Abendessen in der Zentralbahnhofshalle
Nach dem Gottesdienst gelangten die Festteilnehmer wiederum in einem feierlichen Zug durch die Rittergasse, den St.-Albangraben, die Aeschenvorstadt und entlang der zum Teil geöffneten Stadtmauer zum Zentralbahnhof. Dies stellte eine durchaus symbolisch aufgeladene Route dar: Sie führte vor Augen, dass Basel den begrenzten Wirkungskreis der mittelalterlichen Mauern gesprengt und den Anschluss an das Eisenbahnnetz, Symbol für den Anschluss an die industrielle Modernisierung, gefunden hatte.
Das von Johann Wahrmund Hess herausgegebenen Buch zur Jubiläumsfeier ermöglichte es, die Predigt, aber auch die sorgfältig vorbereiteten Gedichte und Ansprachen, welche auf das Jubiläum verfasst worden waren und abends in der Zentralbahnhofshalle vorgetragen werden sollten, festzuhalten und zu würdigen.
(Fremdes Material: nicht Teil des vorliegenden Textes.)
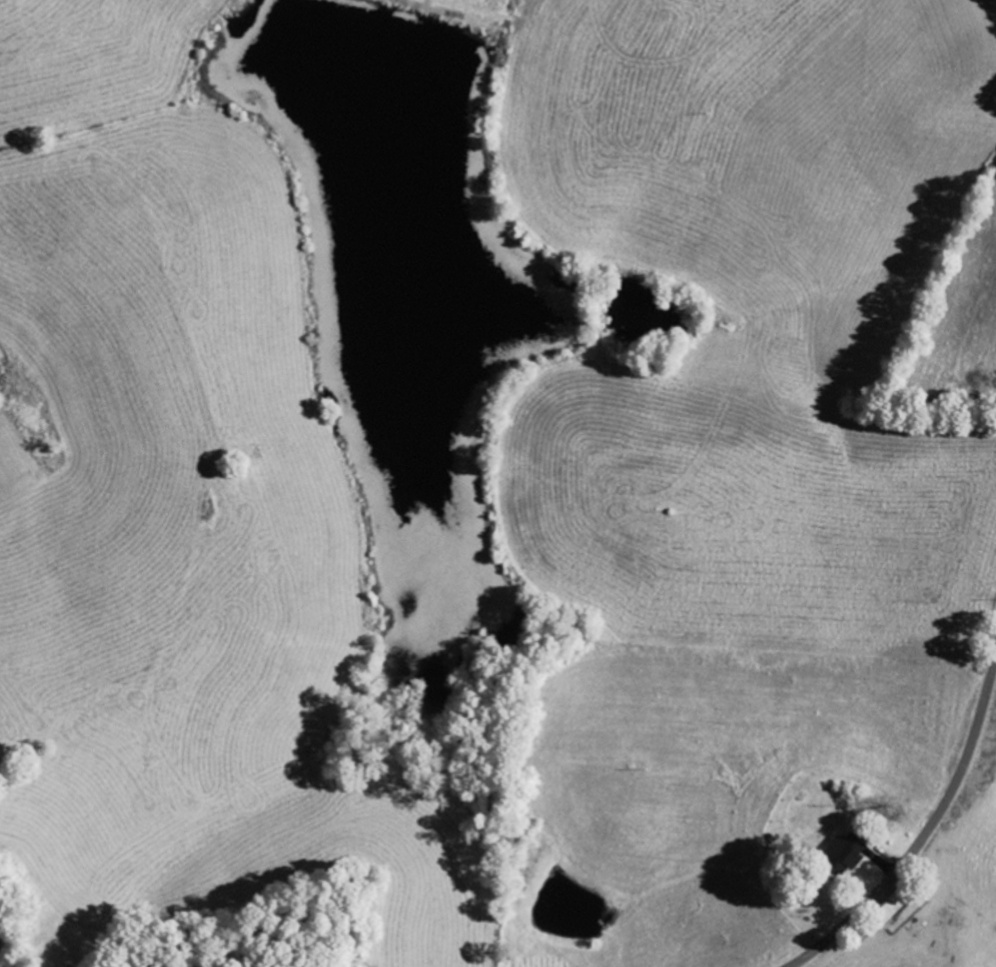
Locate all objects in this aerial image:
road: (924, 835)
building: (846, 853)
road: (9, 953)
Im Gemenge der grossen Teilnehmerzahl und ohne die Möglichkeit akustischer Verstärkungstechnologie mussten einige geplante Ansprachen und Auftritte gekürzt oder ganz weggelassen werden, und die vergeblich von Bürgermeister Sarasin oder Direktor W. Schmidlin versuchten Reden gingen in der «gemüthlichen Anarchie» unter.
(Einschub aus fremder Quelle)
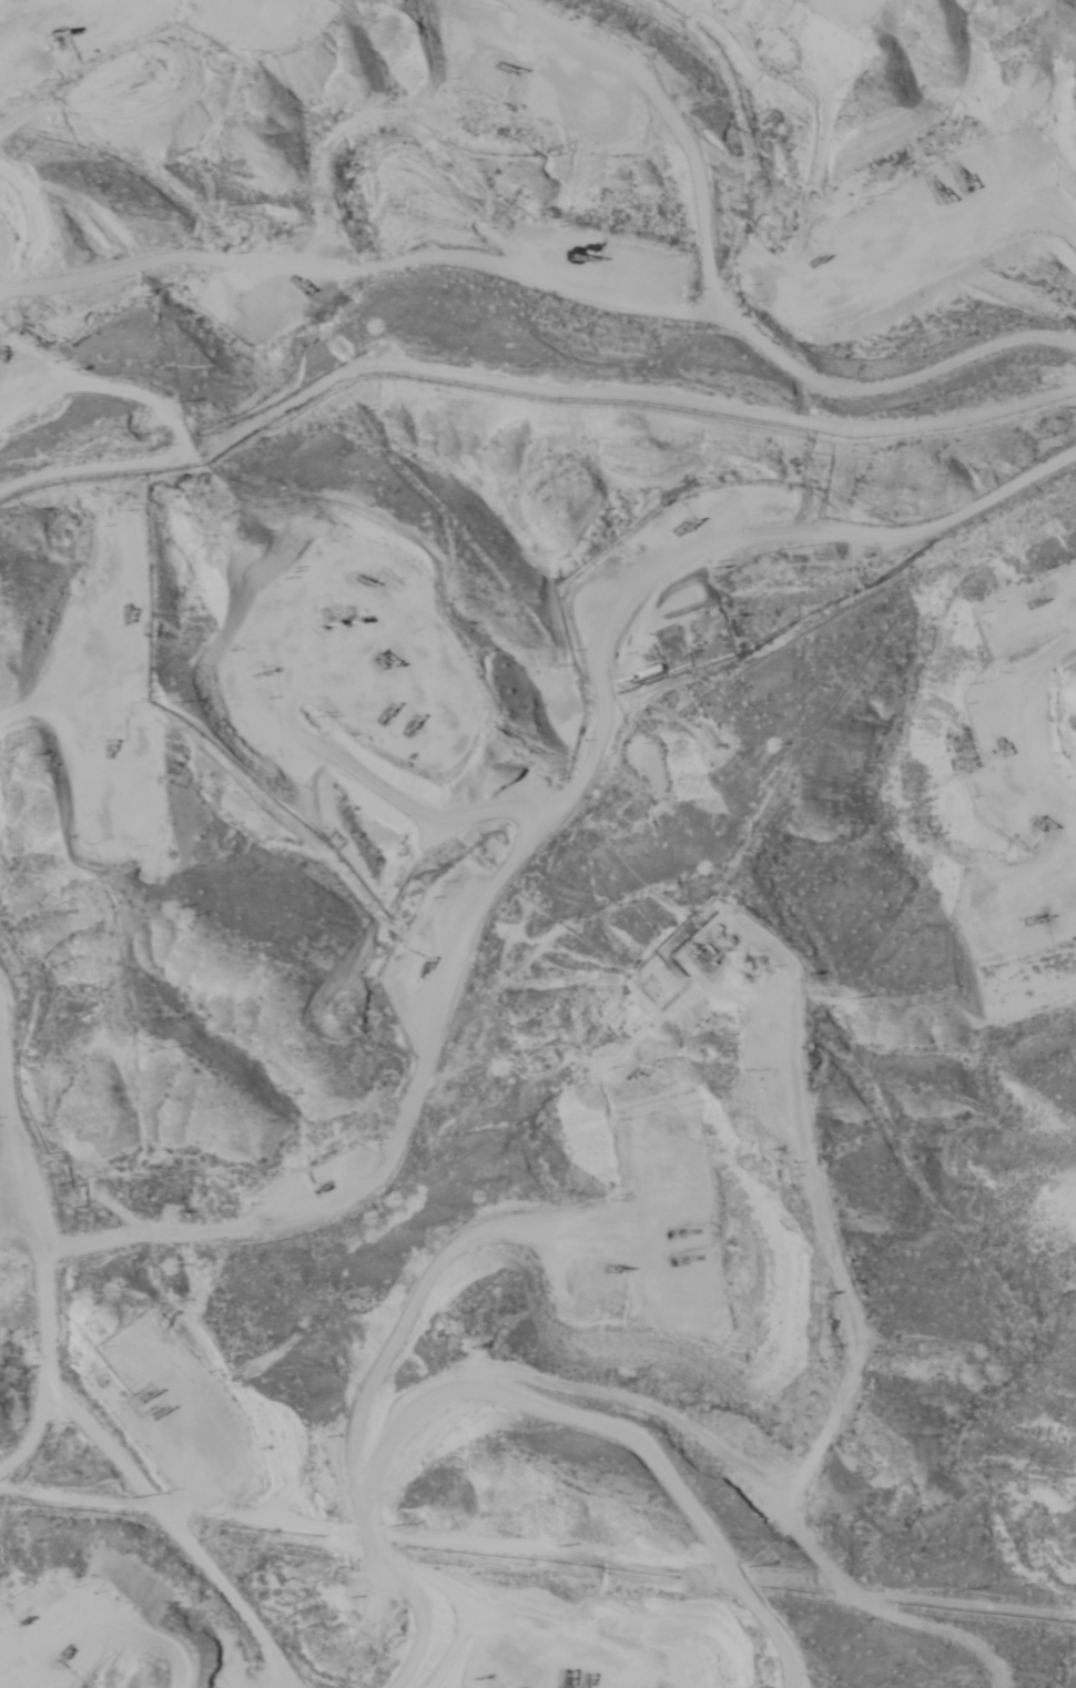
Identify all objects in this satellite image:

Nächtlicher Fackelzug zum Tagesabschluss
Die Feier wurde mit einem nächtlichen Fackelzug der Studenten abgeschlossen. Auf dem Marktplatz wurden die Fackeln auf einen Haufen geworfen und das grosse Feuer erleuchtete die Zuschauer «mit dunkelrothem Scheine». Ähnlich wie für den Abend des 5. Septembers, an welchem das
Universitätsgebäude beleuchtet wurde, betont der Festtagsbeschrieb auch
hier die Strahlkraft, welche die Fackelbegleitung den Gästen auf ihren Heimweg
mitgab. Und auch über das 19. Jahrhundert hinaus scheinen Fackeln zur universitären Jubiläumsinszenierung als angebracht gegolten zu haben: Noch 1960 wurden Fackeln verwendet, um dem 500-Jahr-Jubiläum einen feierlichen Charakter zu verleiehen.